Nowadays, St Joseph’s, like many schools around the country, is like a mini-United Nations. There are children from all over the world going to school there - some from countries I didn’t even know existed. Certainly, when I was a student there, I had never heard of such far- flung places. In fact, I can still remember the day a classmate returned from holidays in Lanzarote, and brought some volcanic rock with him. The poor chap had to give a talk to the entire class about his holidays, while the rest of us looked at him with open mouths.
While he spoke about the beaches and constant sun, we thought of either going to the Old or New Burrin for a swim. If we were lucky, we could look forward to an afternoon out at the weir in Knockbeg, but if we were very, very lucky, it was a trip to Courtown some Sunday afternoon.
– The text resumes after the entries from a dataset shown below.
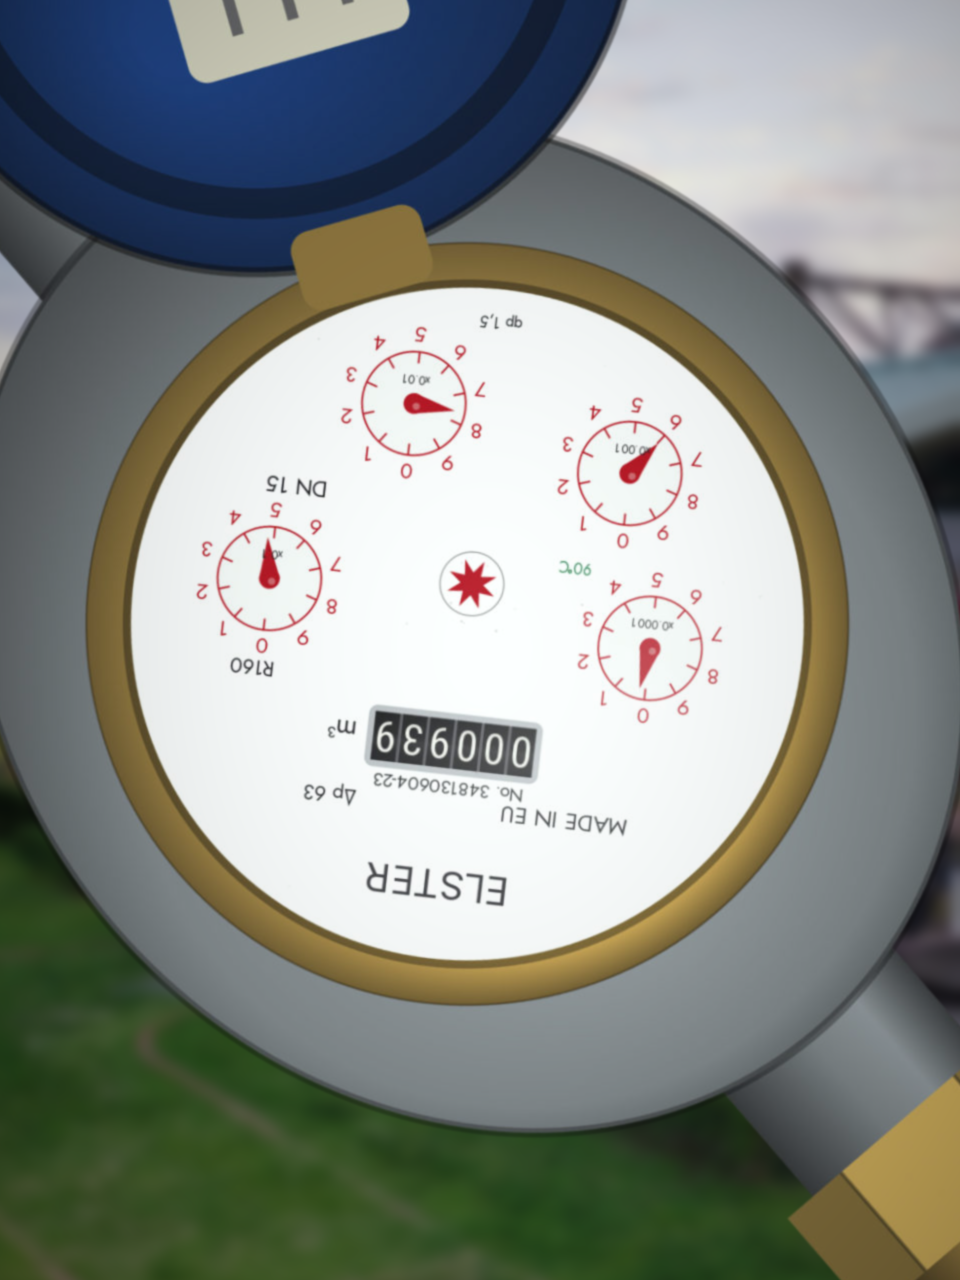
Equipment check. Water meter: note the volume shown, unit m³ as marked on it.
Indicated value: 939.4760 m³
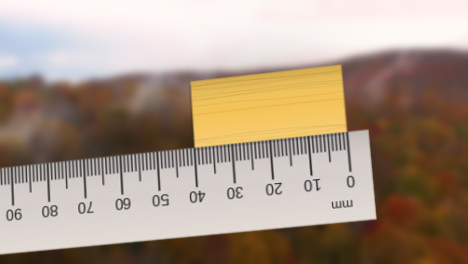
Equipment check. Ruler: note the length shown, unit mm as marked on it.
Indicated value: 40 mm
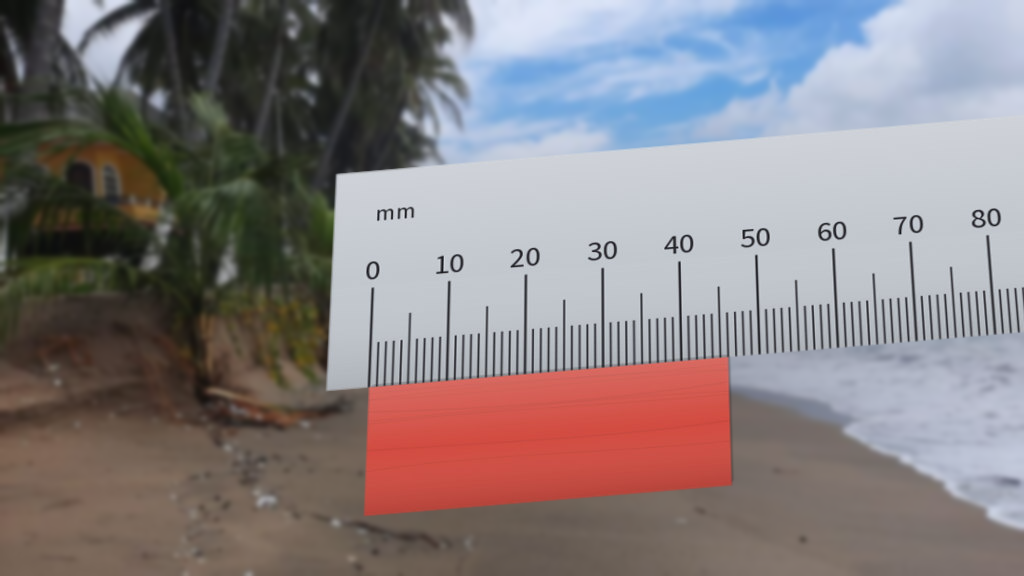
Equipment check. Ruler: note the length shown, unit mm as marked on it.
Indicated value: 46 mm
The nuns, being the industrious people that they are, used to cut up clothes into squares, which we placed under our feet, and when walking the corridor, we acted as impromptu polishers. There was a rule for everything and, no matter what those rules were, they were never, ever broken.
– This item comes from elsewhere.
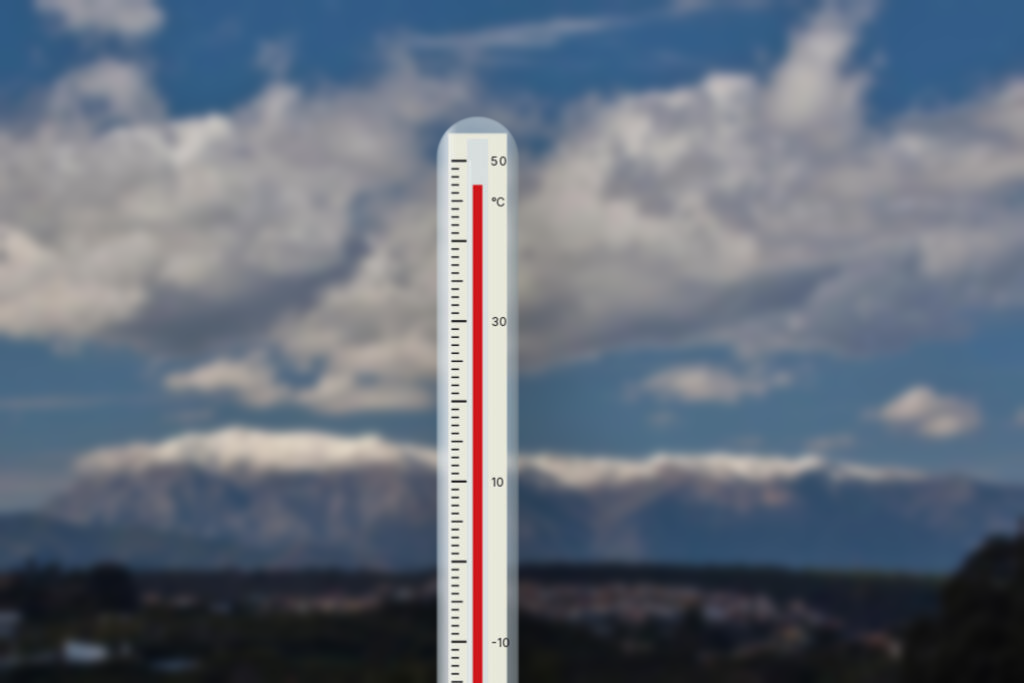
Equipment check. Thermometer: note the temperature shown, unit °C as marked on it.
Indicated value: 47 °C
It may sound a little harsh but, in the main, those rules didn’t amount to much, and while there was the stern face from the teacher whenever you did anything wrong, there were times aplenty when, having fallen in the playground or not making it to the loo on time, a much softer approach was adopted.
Along the way, despite my opposition, they managed to teach me my maths tables and, by the end of my time there, my frequent detention after school had become less and less - and my spelling that little bit better.
While some people may have a bad experience of their time in school, I genuinely cannot say that I had. Even though the memory often plays tricks on us and chooses only to remember the good times, I must admit that my time in St Joseph’s - as well as at The Brothers, and later at second level - can only be described as enjoyable.
The morning I strolled around the school recently, all I could see were smiling faces from the pupils, and equally smiling faces from the teachers. It was good to know that some things have stayed the same.